Provisions are also included whereby a resident of a Contracting State may still be entitled to the exemption benefits, subject to certain conditions, as well as when the competent authority of the Contracting State to which the benefit is claimed determines that the establishment, acquisition, or maintenance of such resident and the conduct of its operations did not have as one of the principal purposes the obtaining of such benefit.
Article 22 also includes a general anti-abuse provision, which provides that a benefit under the treaty will not be granted in respect of an item of income if it is reasonable to conclude that obtaining that benefit was one of the principal purposes of any arrangement or transaction that resulted directly or indirectly in that benefit, unless it is established that granting that benefit would be in accordance with the object and purpose of the relevant provisions of the treaty.

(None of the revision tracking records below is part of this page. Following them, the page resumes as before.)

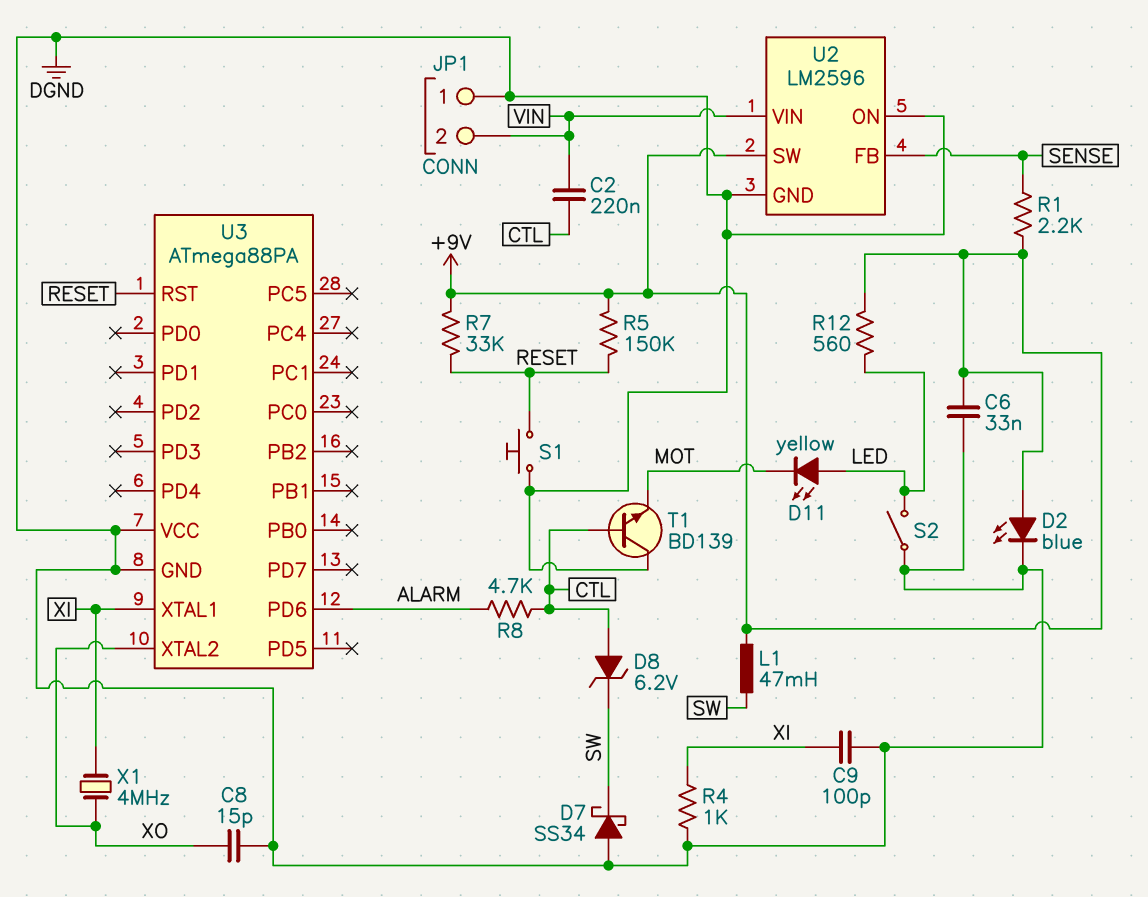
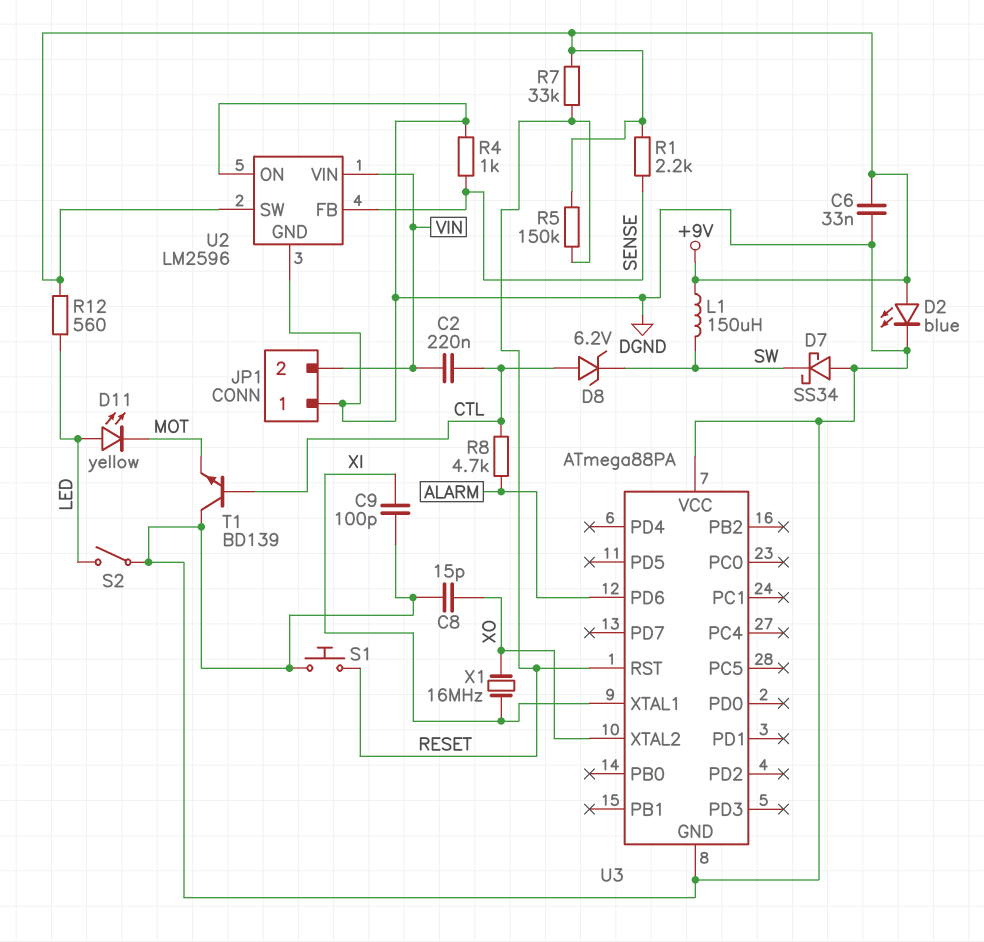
L1: 47mH (+9V, SW) -> 150uH (+9V, SW)
R4: 1k (DGND, XI) -> 1k (DGND, SENSE)
X1: 4MHz (XI, XO) -> 16MHz (XI, XO)

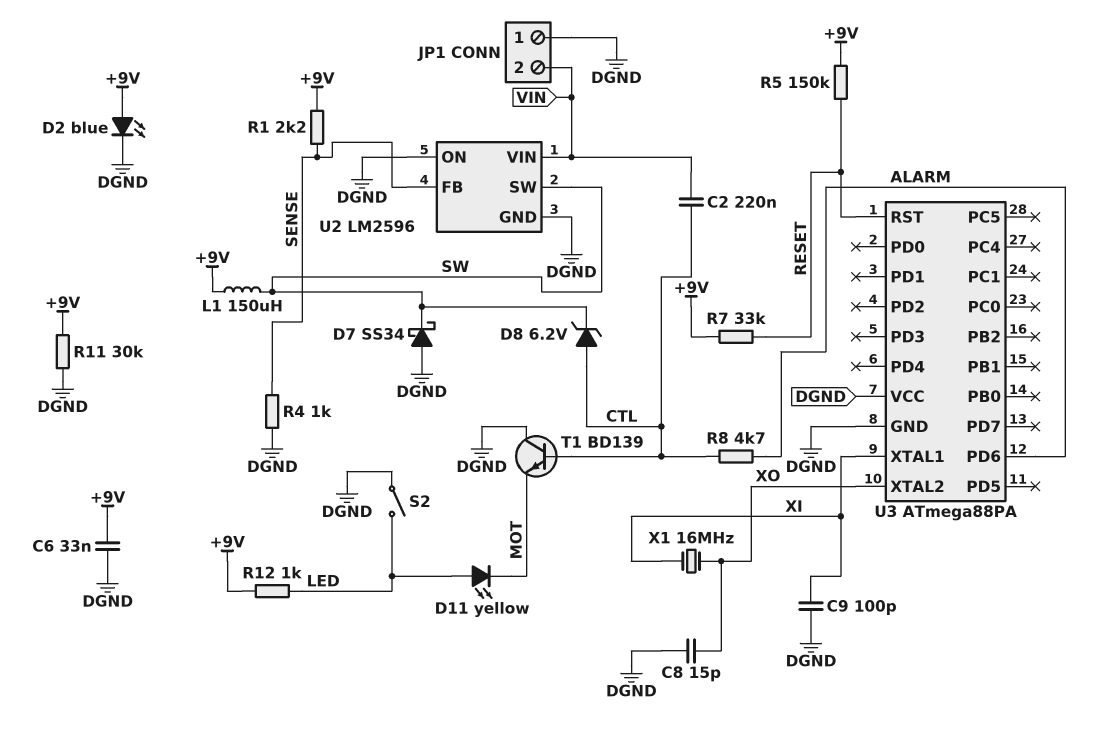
R11: none -> 30k (+9V, DGND)
R12: 560 (+9V, LED) -> 1k (+9V, LED)
S1: button (DGND, RESET) -> none
U2 pin SW: +9V -> SW

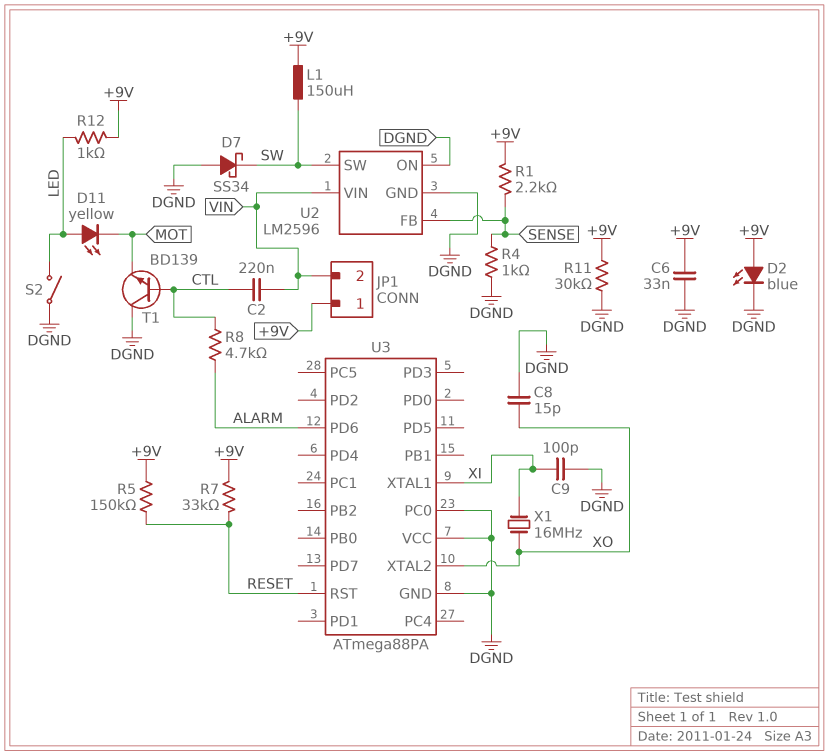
D8: zener 6.2V (A CTL, K SW) -> none
JP1 pin 1: DGND -> +9V
U3 pin PC0: none -> DGND

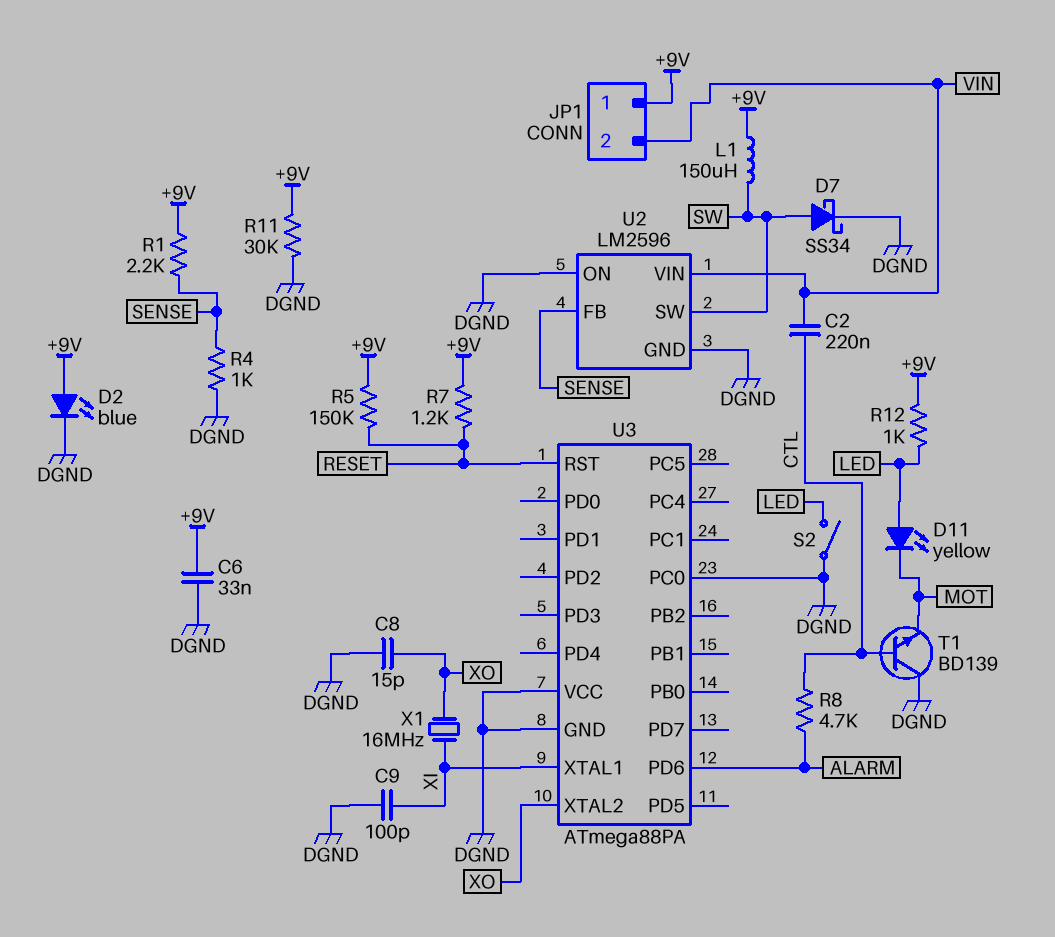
D7: schottky SS34 (A DGND, K SW) -> schottky SS34 (A SW, K DGND)
R7: 33k (+9V, RESET) -> 1.2k (+9V, RESET)

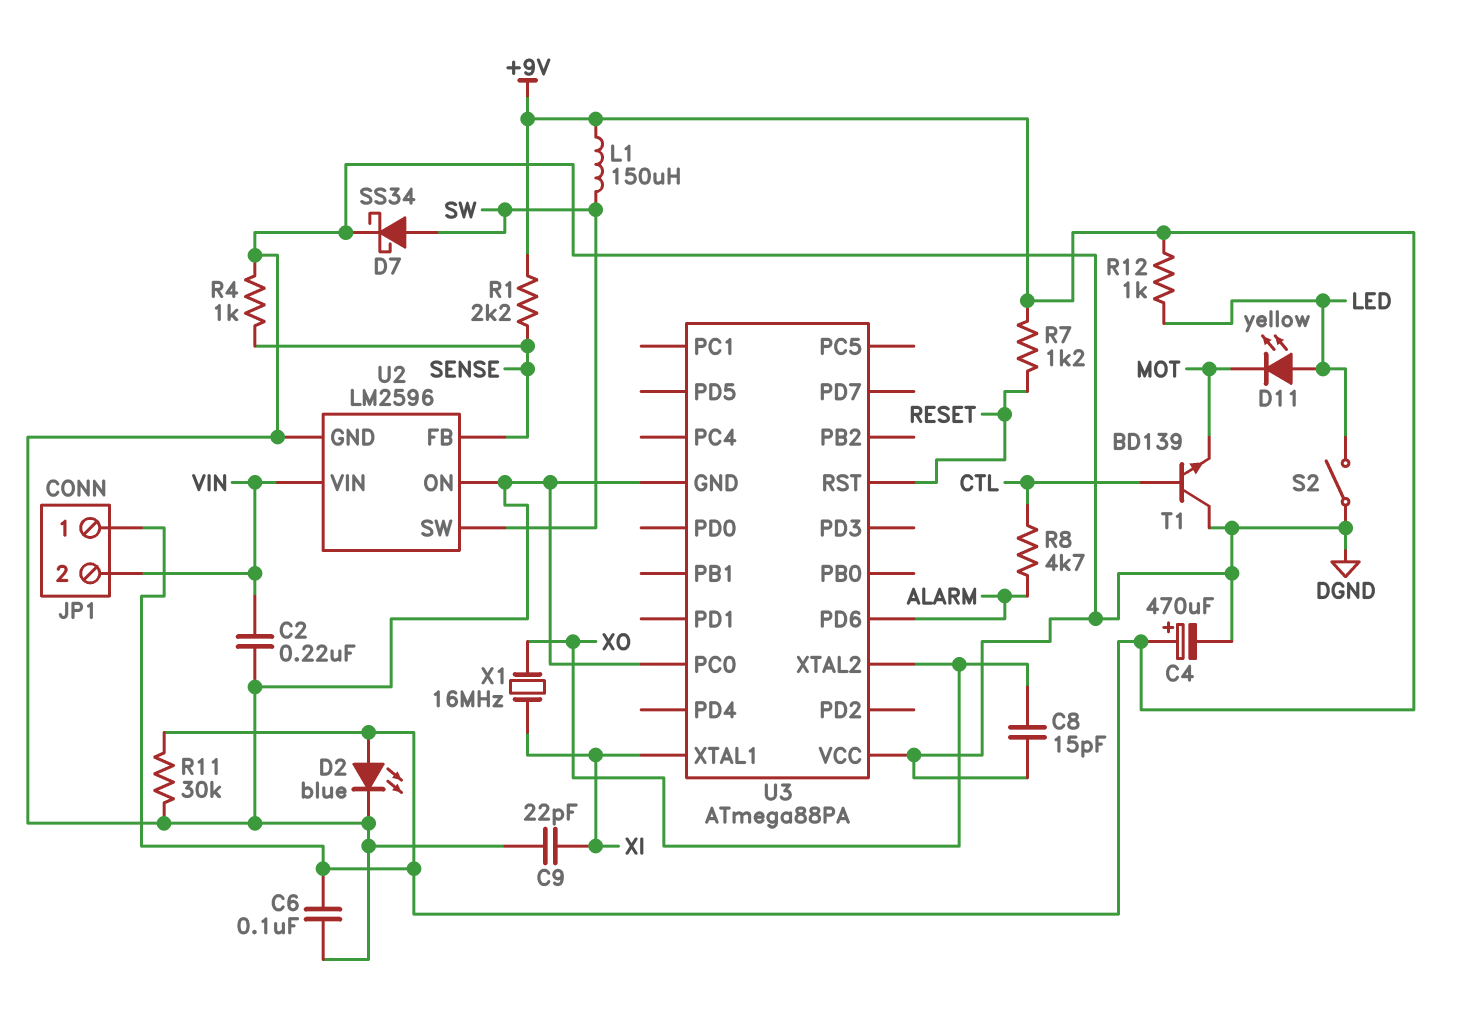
C2: 220nF (CTL, VIN) -> 220nF (DGND, VIN)
C4: none -> 470uF (plus +9V, minus DGND)
C6: 33nF (+9V, DGND) -> 100nF (+9V, DGND)
C9: 100pF (DGND, XI) -> 22pF (DGND, XI)
R5: 150k (+9V, RESET) -> none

Estonia applies the exemption method for the elimination of double taxation, while Japan applies the credit method
Article 25 (Mutual Agreement Procedure) includes the provision that where taxation disputes have not been resolved through the consultation between the tax authorities of the Contracting States within two years, the unresolved issue will be resolved pursuant to a decision of an arbitration panel composed of third parties.
The treaty will enter into force 30 days after the ratification instruments are exchanged, and will apply from 1 January of the year following its entry into force.
Iraq to Sign Tax Treaty with South Korea
On 23 August 2017, the Iraq Council of Ministers authorized the signing of a revised income tax treaty with South Korea. The treaty, which was originally approved for negotiation and signing in November 2016, will be the first of its kind between the two countries, and must be finalized, signed, and ratified before entering into force.
United States-Colombia-Czech Rep-Finland-France-Germany-Hungary-India-Israel-Italy-Jersey-Liechtenstein-Lithuania-Luxembourg-Mauritius-Mexico-Poland-Portugal-Slovenia-Spain-Sweden
U.S. IRS Updates CbC Exchange Status Table to Include Negotiations Status
The U.S. IRS has published an updated version of its Country-by-Country Reporting Jurisdiction Status Table, which now also includes the status of jurisdictions with which the U.S. is negotiating competent authority arrangements (CAAs) on the exchange of CbC reports. The table includes those jurisdictions that are in negotiations for a CAA, have satisfied the United States’ bilateral data safeguards and infrastructure review, and have consented to be listed. The IRS notes, however, that taxpayers cannot rely on this information for assurances that CAAs with the competent authorities of these jurisdictions will be concluded by the end of 2017.
Jurisdiction with which negotiations are underway include: Colombia; the Czech Republic; Finland; France; Germany; Hungary; India; Israel; Italy; Jersey; Liechtenstein; Lithuania; Luxembourg; Mauritius; Mexico; Poland; Portugal; Slovenia; Spain; and Sweden.